Орел и Волки
Пока все ждали, когда царь даст знак начать пиршество, Катон мягко толкнул Тинкоммия локтем и тихо спросил:
— Ты не знаешь, какие сегодня ожидаются развлечения?
— Понятия не имею. Старик все держит в секрете. Полагаю, если кто что и знает, так только Кадминий. Вот почему он так нервничает — хочет всех поразить и опасается, как бы до времени царские замыслы не раскрылись.
— Если еще хотя бы с минуту мне не удастся чего-нибудь проглотить, то сомневаюсь, что дотяну до каких-либо забав…
Ожидание зала уже делалось напряженным, ибо повсюду витали дразнящие запахи, но никто не мог позволить себе прикоснуться к еде ранее государя.
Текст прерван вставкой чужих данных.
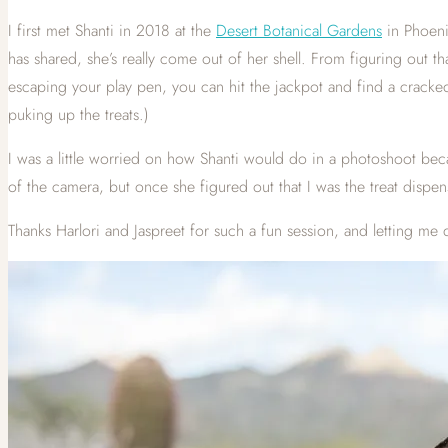
I first met Shanti in 2018 at the
Desert Botanical Gardens
in Phoenix
has shared, she’s really come out of her shell. From figuring out t
escaping your play pen, you can hit the jackpot and find a cracke
puking up the treats.)
I was a little worried on how Shanti would do in a photoshoot beca
of the camera, but once she figured out that I was the treat dis
Thanks Harlori and Jaspreet for such a fun session, and letting me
Наконец престарелый правитель театральным жестом поднес к губам кусок мяса, и в тот же миг стоявший позади него страж поднял царский штандарт, выдержал паузу и стукнул древком по полу. Тишину словно прорвало: гости разом загомонили, набросившись на угощение и на пиво. Катон тоже поднял свой рог, но для начала присмотрелся к пенящемуся напитку. Жидкость цвета темного меда резко и приторно пахла солодом, вызывая легкую тошноту. Брр! Как они это пьют?
— Что бы ты ни попробовал, — шепнул Макрон ему на ухо, — не морщи нос. Веди себя как мужчина.
Катон кивнул, собрался с духом и, сделав первый глоток, ощутил на языке горечь, неожиданно показавшуюся ему даже приятной. Решив, что у британского пива все же есть будущее, он осушил рог и впился зубами в грубо откромсанный кусок горячей свинины.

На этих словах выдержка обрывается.